Os vizinhos dizem que sua mãe lhe chamava de nomes tão ruins que eles se encolhiam ao ouvir as palavras que ecoavam pelos bosques que cobrem a maior parte da ilha de Camano, em Puget Sound. Colegas dizem que ele era agressivo na escola.

Mas talvez o seu apelido mais benigno seja o mais revelador. Muito antes de o roubo de barcos e aviões ter feito dele um especialista em fuga e anti-herói da internet, Harris-Moore, 19, era suspeito de roubar cookies e pizzas congeladas da família Kostelyk, algumas ruas acima da sua miserável casa em um trailer localizado em um beco sem saída a uma hora de Seattle.

A família Kostelyks tinha uma propriedade a beira-mar e um freezer cheio de alimentos. Ele morava no interior da ilha e não tinha nada para comer.

"Nós o chamávamos de 'Island Boy' (menino da ilha, em tradução livre)", lembrou Linda Johnson, cuja mãe, Maxine Kostelyk, esteve entre as primeiras vítimas de Harris-Moore. "Ele sempre voltava e levava pizzas congeladas, biscoitos, sorvetes. Ele era um garoto alto e ainda estava crescendo".

Até ser capturado em uma lancha roubada na semana passada nas Bahamas, fugindo da polícia como em um jogo de gato e rato, Harris-Moore, com seus 1m88, havia se tornado uma sensação. Depois de escapar de uma casa de recuperação juvenil há mais de dois anos, ele iludiu as autoridades americanas com sua inteligência e astúcia, muitas vezes sem nada nos pés. A polícia disse que ele armou moradias improvisadas em casas vazias por dias ou semanas e, de alguma forma, aprendeu a voar, dominar a arte da aterrissagem forçada e fugir.

Mesmo na era dos sites de busca, Harris-Moore parecia irreconhecível e impossível de encontrar, quase como um jovem parte Huck Finn de alta tecnologia, parte astuto criminoso.

Uma análise de seus primeiros anos de vida e problemas sugere uma imagem muito menos cinematográfica. De acordo com o tribunal, documentos públicos e dezenas de entrevistas, Harris-Moore não foi herói de ninguém, nem de si mesmo.

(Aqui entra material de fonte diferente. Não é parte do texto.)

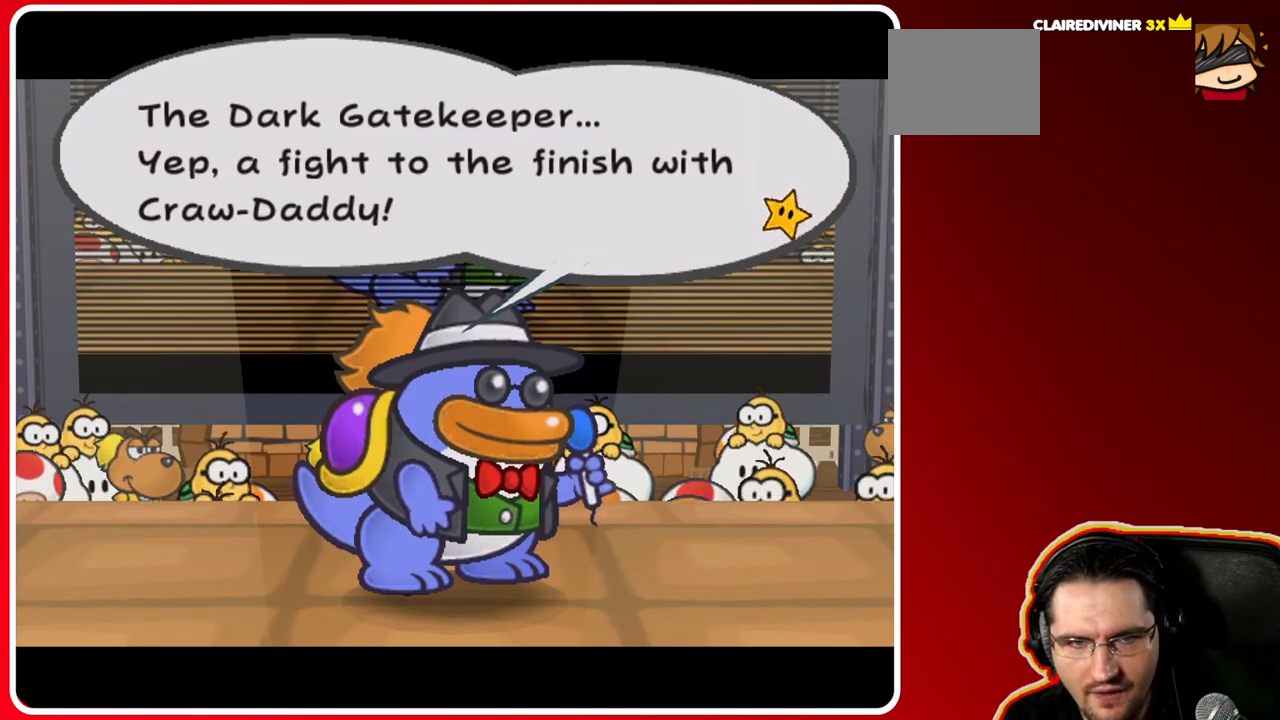
{"buttons": [], "left_stick": "center", "right_stick": "center", "events": []}
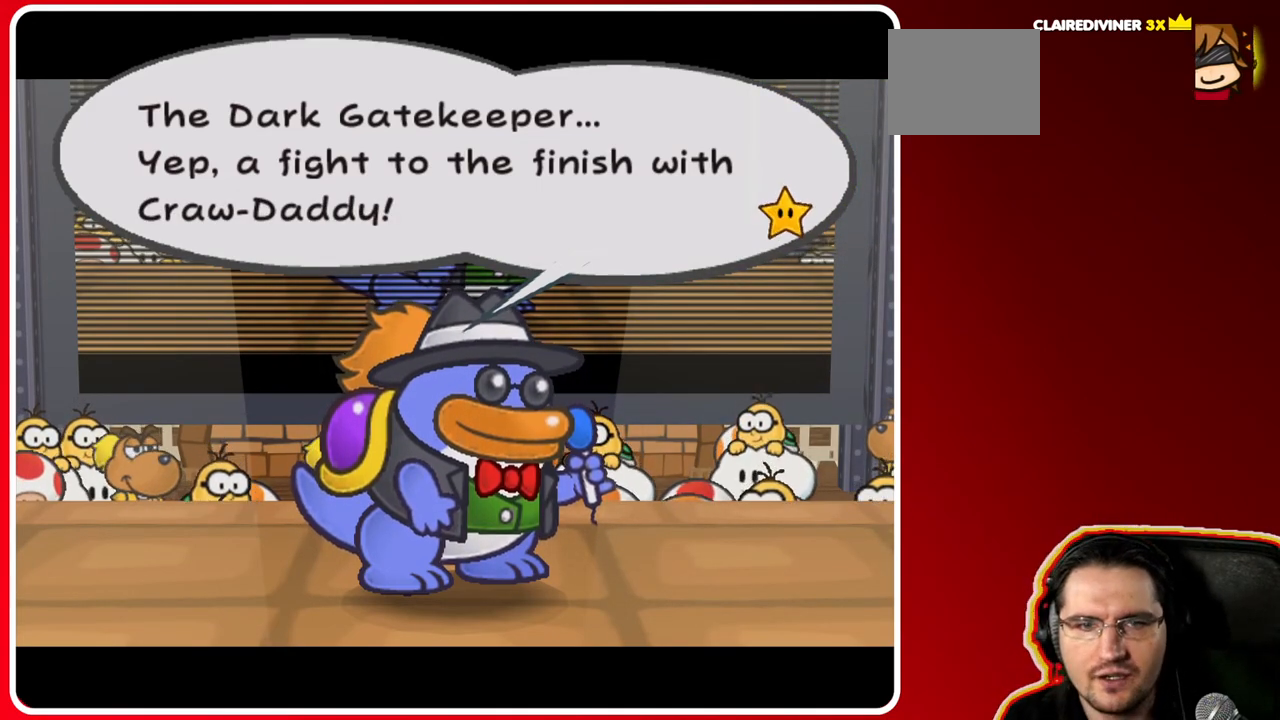
{"buttons": [], "left_stick": "center", "right_stick": "center", "events": []}
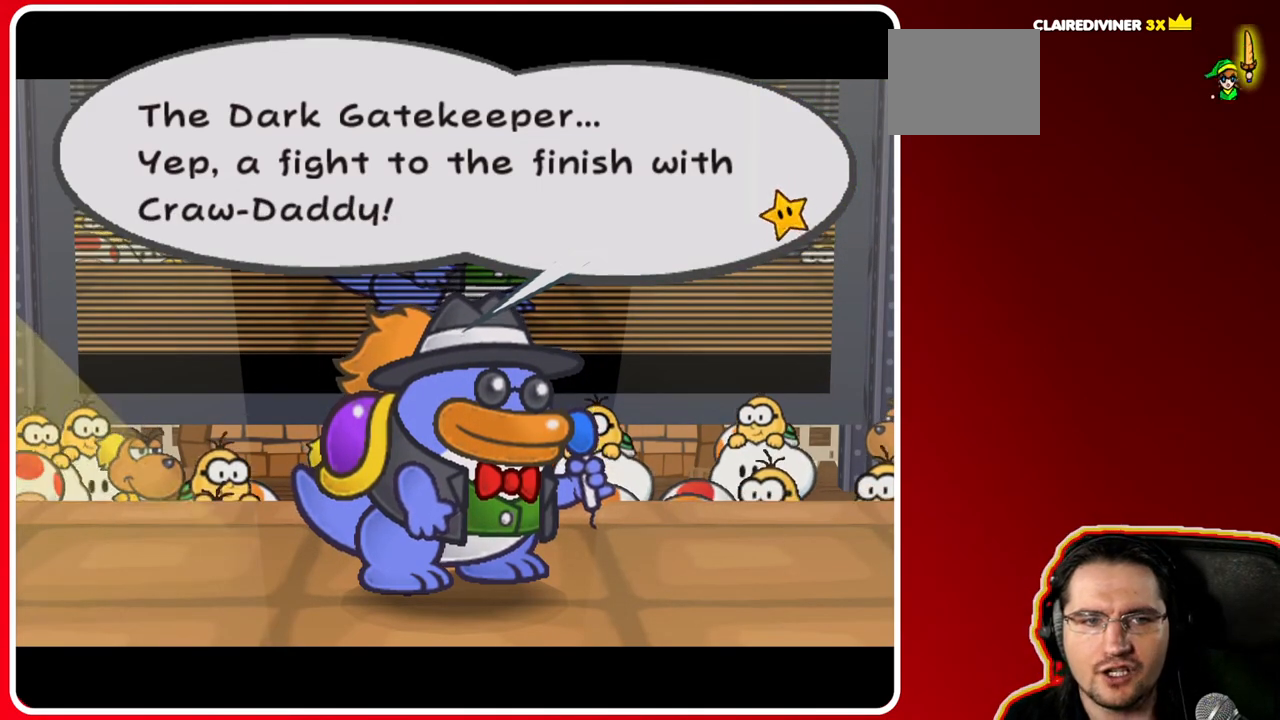
{"buttons": ["A"], "left_stick": "center", "right_stick": "center", "events": [[333, "A", "down"]]}
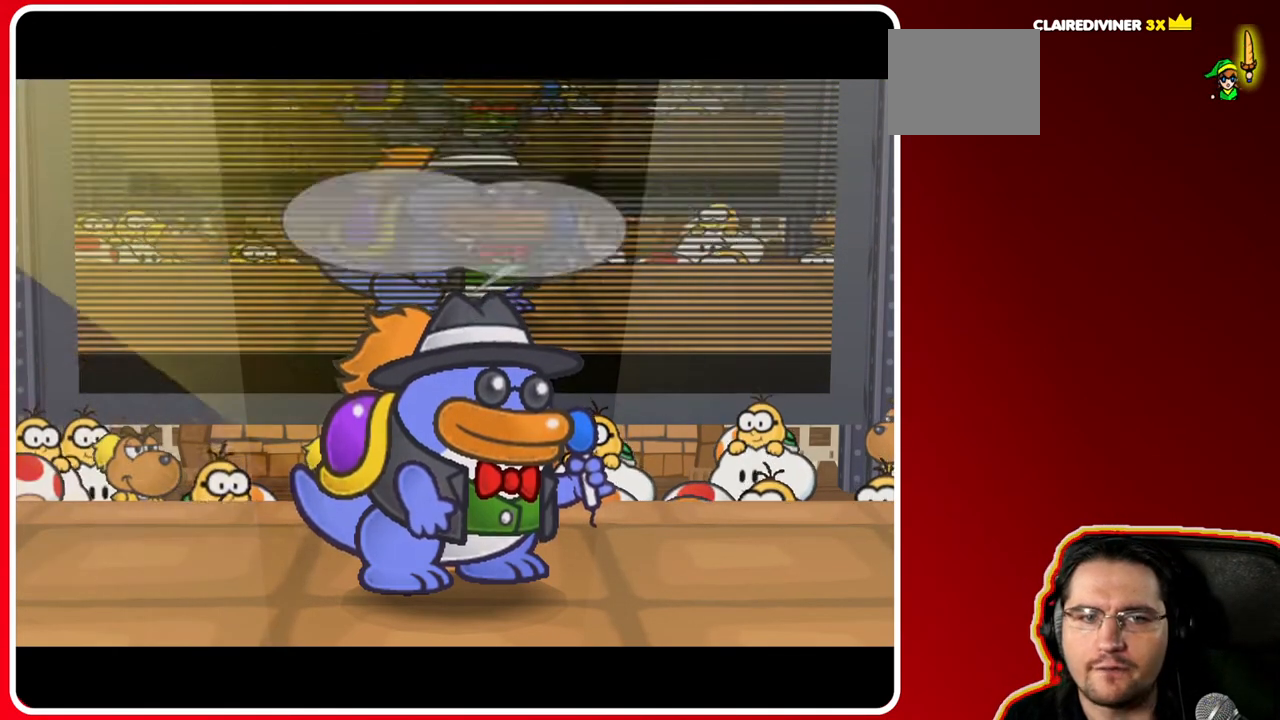
{"buttons": [], "left_stick": "center", "right_stick": "center", "events": [[50, "A", "up"]]}
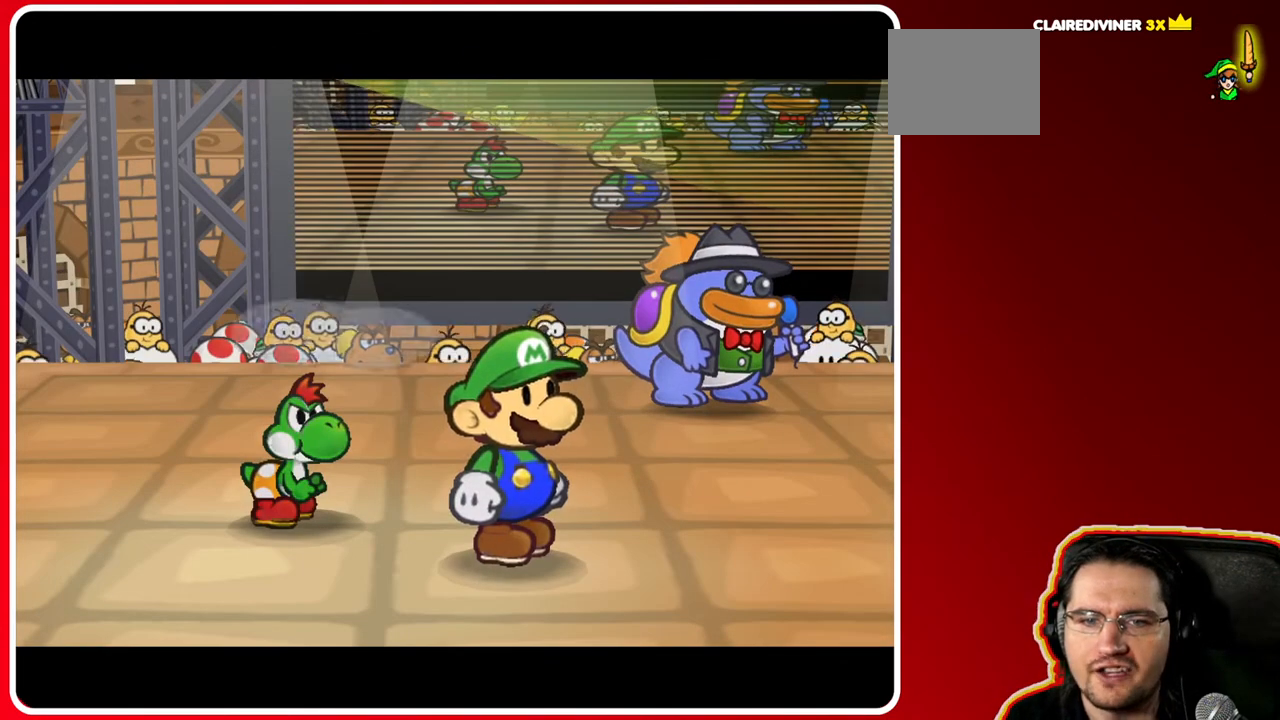
{"buttons": [], "left_stick": "center", "right_stick": "center", "events": []}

Pelo contrário, seja escondido na casa da árvore da família Kostelyks esperando pela entrega da lanterna de alta potência que a polícia acredita que pediu com um cartão de crédito roubado, ou voando sozinho para as Bahamas em um Cessna roubado este mês, isolado no pequeno cockpit por mais de mil milhas - Harris-Moore, na maior parte de sua vida, estava sozinho e com fome.

Isso era verdade mesmo enquanto ele era comemorado por milhares de fãs no Facebook.

"Ele diz que não gosta de nada disso", disse Monique Gomez, advogada que representou Harris-Moore brevemente nas Bahamas. "Ele só quer deixar tudo isso para trás".

Gomez acrescentou: "Eu acho que se ele tivesse sido melhor orientado, não teria feito o que fez".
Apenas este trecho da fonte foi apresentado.